THE PROBLEM: Could you filter the records below and return each line that holds "emph"?

INFORMATION SHOWN:
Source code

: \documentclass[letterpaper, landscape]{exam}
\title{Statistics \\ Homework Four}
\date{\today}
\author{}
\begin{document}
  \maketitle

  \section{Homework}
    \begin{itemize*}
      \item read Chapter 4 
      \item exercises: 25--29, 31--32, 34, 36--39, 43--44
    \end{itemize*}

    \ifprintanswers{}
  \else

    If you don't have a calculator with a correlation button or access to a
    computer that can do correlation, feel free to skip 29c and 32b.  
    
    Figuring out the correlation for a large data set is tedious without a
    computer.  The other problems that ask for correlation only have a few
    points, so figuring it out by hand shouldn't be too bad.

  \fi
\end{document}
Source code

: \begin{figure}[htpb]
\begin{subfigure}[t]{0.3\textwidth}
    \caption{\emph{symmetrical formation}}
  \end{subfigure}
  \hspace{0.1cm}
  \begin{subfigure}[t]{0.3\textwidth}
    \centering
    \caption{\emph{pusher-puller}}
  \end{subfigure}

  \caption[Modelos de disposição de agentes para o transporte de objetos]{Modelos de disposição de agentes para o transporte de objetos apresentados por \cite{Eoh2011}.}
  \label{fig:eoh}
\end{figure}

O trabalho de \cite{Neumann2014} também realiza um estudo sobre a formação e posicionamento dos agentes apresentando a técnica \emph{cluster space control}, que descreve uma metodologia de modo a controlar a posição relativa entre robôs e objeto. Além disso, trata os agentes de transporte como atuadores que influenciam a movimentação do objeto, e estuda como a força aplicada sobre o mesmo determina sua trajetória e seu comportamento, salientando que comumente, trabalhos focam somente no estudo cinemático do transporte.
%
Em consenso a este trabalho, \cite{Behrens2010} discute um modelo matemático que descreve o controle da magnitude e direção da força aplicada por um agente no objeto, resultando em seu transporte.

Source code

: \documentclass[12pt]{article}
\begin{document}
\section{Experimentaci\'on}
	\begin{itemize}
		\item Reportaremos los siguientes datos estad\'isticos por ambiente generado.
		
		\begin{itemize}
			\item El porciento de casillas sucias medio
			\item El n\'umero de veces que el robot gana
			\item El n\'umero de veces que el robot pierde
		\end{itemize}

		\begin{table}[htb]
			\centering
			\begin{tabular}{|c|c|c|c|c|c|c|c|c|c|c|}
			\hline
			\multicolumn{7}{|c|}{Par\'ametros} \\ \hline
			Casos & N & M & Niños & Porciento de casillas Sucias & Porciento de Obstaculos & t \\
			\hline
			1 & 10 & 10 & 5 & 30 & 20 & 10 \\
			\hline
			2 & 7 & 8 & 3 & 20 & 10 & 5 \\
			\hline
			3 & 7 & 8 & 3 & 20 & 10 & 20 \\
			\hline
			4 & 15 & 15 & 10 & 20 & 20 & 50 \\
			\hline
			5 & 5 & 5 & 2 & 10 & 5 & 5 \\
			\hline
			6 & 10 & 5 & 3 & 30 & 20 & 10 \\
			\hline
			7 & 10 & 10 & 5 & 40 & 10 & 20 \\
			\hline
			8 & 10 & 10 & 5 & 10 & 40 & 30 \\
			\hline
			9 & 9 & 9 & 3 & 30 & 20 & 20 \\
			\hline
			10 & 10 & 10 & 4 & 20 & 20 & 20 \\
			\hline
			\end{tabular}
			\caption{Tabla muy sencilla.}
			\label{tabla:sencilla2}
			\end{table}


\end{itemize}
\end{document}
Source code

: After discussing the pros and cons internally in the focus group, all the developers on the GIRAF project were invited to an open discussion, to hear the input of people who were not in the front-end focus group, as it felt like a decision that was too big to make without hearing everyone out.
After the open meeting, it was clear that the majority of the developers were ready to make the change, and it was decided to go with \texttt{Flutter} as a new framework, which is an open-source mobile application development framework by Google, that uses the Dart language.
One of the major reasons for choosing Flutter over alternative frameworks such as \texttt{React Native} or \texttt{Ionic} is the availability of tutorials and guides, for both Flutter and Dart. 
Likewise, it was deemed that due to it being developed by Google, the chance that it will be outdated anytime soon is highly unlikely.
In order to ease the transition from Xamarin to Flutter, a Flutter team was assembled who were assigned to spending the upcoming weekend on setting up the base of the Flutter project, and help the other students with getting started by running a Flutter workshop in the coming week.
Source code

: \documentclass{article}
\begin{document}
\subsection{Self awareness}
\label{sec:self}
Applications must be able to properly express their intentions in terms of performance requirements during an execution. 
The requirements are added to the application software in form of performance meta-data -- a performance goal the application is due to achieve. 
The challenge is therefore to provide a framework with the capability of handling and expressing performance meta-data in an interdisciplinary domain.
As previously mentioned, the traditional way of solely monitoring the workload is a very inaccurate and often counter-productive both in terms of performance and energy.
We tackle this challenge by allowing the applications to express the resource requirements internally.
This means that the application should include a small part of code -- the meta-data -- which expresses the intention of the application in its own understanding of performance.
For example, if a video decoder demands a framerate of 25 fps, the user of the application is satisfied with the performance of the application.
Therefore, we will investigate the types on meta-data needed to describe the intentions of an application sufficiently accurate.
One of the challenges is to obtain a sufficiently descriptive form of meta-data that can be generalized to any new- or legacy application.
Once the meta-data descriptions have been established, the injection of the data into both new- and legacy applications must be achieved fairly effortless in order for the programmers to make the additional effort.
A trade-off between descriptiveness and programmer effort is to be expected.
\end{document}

EXERCISE OUTPUT:
    \caption{\emph{symmetrical formation}}
    \caption{\emph{pusher-puller}}
O trabalho de \cite{Neumann2014} também realiza um estudo sobre a formação e posicionamento dos agentes apresentando a técnica \emph{cluster space control}, que descreve uma metodologia de modo a controlar a posição relativa entre robôs e objeto. Além disso, trata os agentes de transporte como atuadores que influenciam a movimentação do objeto, e estuda como a força aplicada sobre o mesmo determina sua trajetória e seu comportamento, salientando que comumente, trabalhos focam somente no estudo cinemático do transporte.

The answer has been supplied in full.